Spreading activation with lateral inhibitionActivation propagates from the matched node along weighted edges. Adjacent nodes reinforce each other; the disjoint subgraph is suppressed. FIG.04 / SPREADING ACTIVATION + LATERAL INHIBITION 拡散活性化 strawberryα 1.00 deadlineα 0.78 teammatesα 0.74 jiraα 0.62 design doc standup slack ch. on-call epic marketα 0.05 suppressed by inhibition DECAY · 0.78^hopEDGE WEIGHTS · 5 KINDSBLA · α + temporalINHIBITION · cross-cluster Activation flows along weighted edges. The grocery cluster never lights up — it is structurally disjoint.

The Bottom Line

If your memory system can’t tell you what changed, it’s not a memory system. It’s a search engine wearing a trenchcoat.

The fix isn’t more sophisticated embeddings or better chunking strategies. It’s a data model that treats time as a first-class concept, where facts have lifespans, relationships encode structure, and “what’s true now” is a query the system can answer without application-level hacks.

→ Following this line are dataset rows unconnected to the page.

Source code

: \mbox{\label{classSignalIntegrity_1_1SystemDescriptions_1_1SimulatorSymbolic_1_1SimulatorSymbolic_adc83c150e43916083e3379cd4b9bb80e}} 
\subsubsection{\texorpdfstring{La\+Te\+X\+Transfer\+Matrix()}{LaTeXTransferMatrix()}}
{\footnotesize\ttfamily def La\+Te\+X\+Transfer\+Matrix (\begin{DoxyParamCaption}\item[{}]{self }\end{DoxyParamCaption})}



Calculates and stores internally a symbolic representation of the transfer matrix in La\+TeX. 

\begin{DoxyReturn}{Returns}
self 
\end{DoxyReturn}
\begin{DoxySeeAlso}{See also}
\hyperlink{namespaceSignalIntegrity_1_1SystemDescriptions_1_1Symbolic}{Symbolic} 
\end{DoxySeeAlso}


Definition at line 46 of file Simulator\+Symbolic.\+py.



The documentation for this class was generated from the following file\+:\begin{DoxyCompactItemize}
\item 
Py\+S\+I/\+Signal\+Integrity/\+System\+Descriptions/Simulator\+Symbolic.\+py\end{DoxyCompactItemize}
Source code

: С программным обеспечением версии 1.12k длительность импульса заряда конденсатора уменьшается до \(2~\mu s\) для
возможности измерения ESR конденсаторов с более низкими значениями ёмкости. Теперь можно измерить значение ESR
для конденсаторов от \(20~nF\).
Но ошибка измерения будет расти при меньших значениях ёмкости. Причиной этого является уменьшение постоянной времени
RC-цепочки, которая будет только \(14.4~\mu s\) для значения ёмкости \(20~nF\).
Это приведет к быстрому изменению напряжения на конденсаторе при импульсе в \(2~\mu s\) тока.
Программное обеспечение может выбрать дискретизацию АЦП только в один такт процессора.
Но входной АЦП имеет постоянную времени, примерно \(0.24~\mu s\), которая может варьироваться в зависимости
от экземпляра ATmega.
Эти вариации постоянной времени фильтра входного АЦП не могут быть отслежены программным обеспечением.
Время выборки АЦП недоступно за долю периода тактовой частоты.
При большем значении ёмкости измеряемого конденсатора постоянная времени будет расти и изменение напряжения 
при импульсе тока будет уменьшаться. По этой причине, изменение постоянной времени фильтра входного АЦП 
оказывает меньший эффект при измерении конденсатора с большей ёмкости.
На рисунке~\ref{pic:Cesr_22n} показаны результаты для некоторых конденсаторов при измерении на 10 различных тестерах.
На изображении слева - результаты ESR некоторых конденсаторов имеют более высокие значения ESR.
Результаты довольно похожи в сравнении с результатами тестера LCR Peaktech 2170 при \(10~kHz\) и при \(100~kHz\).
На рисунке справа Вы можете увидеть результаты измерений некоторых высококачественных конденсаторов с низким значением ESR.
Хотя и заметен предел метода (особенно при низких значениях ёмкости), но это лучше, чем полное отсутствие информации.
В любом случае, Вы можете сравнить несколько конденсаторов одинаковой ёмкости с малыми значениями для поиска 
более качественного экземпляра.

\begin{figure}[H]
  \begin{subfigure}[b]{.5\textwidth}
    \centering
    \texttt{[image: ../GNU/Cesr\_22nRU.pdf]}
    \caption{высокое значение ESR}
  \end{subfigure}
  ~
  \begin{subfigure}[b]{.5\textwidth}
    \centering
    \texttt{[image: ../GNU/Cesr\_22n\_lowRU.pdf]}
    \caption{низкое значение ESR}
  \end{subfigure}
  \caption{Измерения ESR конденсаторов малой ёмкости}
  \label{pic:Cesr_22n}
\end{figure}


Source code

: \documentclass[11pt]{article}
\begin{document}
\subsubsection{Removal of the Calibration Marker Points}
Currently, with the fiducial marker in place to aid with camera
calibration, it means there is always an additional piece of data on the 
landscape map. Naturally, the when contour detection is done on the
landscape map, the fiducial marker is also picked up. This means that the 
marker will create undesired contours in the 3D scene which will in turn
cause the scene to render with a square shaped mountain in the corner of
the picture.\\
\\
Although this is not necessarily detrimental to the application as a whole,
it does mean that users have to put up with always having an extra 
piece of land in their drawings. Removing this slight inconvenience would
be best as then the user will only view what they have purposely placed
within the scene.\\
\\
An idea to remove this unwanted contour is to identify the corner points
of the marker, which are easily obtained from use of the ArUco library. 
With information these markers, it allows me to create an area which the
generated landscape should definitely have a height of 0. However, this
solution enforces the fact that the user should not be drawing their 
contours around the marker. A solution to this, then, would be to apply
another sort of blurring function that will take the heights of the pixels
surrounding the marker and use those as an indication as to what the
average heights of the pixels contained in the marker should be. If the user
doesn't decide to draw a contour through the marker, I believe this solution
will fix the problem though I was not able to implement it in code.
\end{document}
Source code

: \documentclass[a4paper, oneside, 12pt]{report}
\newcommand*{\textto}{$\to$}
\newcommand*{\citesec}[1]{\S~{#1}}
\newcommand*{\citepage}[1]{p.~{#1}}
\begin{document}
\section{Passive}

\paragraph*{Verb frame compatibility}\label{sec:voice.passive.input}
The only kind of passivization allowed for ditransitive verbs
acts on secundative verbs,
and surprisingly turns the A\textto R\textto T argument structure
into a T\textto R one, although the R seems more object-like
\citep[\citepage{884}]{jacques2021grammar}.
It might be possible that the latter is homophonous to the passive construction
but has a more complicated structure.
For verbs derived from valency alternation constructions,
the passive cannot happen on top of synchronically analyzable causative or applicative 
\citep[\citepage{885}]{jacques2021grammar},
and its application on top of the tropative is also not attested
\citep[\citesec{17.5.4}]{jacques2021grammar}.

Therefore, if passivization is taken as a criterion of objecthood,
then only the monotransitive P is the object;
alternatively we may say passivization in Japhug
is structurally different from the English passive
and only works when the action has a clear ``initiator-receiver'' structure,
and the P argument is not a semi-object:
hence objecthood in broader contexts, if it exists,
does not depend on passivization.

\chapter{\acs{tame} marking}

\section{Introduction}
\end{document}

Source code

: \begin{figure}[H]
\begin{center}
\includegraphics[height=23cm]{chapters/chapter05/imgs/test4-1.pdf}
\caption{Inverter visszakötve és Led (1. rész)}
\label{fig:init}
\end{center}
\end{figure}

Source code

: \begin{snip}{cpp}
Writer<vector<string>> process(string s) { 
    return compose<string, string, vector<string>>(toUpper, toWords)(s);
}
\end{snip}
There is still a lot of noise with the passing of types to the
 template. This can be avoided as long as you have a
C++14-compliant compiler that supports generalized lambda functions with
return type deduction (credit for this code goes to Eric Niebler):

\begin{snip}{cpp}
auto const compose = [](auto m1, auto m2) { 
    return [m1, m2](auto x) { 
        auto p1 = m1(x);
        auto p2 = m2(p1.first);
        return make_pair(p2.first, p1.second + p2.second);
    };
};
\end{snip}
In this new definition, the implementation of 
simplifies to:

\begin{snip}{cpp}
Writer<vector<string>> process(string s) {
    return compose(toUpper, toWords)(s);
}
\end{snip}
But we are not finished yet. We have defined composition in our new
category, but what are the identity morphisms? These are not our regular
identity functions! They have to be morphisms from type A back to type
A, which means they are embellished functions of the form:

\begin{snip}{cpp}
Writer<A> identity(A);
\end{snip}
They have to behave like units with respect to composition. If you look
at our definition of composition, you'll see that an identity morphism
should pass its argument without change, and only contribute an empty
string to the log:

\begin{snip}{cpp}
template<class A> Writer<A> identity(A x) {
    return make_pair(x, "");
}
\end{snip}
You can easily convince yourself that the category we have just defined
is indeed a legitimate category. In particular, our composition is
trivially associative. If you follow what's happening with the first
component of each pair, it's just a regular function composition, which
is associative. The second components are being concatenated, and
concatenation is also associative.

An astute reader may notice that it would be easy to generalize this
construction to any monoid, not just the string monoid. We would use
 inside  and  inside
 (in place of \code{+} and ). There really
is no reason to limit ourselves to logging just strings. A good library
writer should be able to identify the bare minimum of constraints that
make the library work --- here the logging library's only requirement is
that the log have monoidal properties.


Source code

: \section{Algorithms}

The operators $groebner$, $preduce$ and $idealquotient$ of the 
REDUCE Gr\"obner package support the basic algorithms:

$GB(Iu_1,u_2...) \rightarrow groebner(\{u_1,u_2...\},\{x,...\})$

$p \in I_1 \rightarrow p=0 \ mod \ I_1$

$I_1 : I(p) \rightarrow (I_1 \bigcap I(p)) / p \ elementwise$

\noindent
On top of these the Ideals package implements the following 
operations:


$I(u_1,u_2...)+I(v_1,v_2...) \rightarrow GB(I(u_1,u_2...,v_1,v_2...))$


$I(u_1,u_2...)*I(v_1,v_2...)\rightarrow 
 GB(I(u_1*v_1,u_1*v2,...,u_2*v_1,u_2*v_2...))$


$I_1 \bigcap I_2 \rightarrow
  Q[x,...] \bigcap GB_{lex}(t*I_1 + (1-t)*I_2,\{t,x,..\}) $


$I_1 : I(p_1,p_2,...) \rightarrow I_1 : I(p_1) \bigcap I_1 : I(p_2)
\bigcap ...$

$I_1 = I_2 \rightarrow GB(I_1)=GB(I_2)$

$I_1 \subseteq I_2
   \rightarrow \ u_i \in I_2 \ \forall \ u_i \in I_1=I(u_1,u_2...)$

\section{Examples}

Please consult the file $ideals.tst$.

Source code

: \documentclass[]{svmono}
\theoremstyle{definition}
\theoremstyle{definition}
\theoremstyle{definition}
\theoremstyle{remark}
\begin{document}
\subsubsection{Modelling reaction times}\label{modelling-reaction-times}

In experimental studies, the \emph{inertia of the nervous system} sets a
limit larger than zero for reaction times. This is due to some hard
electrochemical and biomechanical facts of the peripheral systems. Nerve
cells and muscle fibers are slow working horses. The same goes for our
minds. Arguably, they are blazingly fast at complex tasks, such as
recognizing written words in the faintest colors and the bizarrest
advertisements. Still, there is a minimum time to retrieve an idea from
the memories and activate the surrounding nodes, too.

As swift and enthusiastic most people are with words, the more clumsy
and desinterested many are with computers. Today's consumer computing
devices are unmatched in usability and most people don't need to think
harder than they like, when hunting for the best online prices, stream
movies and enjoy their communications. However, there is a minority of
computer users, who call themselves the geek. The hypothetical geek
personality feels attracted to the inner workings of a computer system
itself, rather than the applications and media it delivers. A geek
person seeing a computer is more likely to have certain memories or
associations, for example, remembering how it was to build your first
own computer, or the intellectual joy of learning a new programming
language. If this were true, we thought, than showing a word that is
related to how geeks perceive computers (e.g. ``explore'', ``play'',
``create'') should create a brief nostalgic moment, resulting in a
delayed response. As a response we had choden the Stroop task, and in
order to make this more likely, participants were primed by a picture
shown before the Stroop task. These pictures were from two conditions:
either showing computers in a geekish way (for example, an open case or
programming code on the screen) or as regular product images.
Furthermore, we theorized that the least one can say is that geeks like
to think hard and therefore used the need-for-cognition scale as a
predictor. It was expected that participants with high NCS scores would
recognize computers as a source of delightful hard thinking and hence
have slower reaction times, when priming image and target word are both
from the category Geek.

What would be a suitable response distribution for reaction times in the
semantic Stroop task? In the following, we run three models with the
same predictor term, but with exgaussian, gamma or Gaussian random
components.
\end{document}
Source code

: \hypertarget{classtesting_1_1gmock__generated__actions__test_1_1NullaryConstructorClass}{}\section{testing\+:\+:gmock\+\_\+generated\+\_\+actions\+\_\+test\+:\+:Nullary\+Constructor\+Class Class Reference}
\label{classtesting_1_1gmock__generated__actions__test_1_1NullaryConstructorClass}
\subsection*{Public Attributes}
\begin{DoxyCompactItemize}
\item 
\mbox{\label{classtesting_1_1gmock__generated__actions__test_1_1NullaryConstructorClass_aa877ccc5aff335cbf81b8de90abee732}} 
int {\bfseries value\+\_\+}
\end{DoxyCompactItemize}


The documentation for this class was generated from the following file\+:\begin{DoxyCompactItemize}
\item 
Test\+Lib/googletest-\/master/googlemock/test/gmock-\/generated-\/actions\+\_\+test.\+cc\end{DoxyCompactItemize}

And the retrieval algorithm matters just as much as the data model. Vector similarity finds documents that look like your query. But agent memory requires following relationships — from a billing question to a subscription to an expired credit card to the support ticket filed about it. That’s multi-hop associative retrieval, and it’s what spreading activation does. It’s the dominant model of human memory retrieval in cognitive science (Collins & Loftus, 1975; Anderson’s ACT-R architecture), and Kizuna-Mem is the only commercial system that uses it. We cover the algorithm in detail in our spreading activation deep dive.

That’s what we’re building with Kizuna-Mem. A temporal knowledge graph in Zig and Rust with spreading activation retrieval, because agents deserve better than confident lies.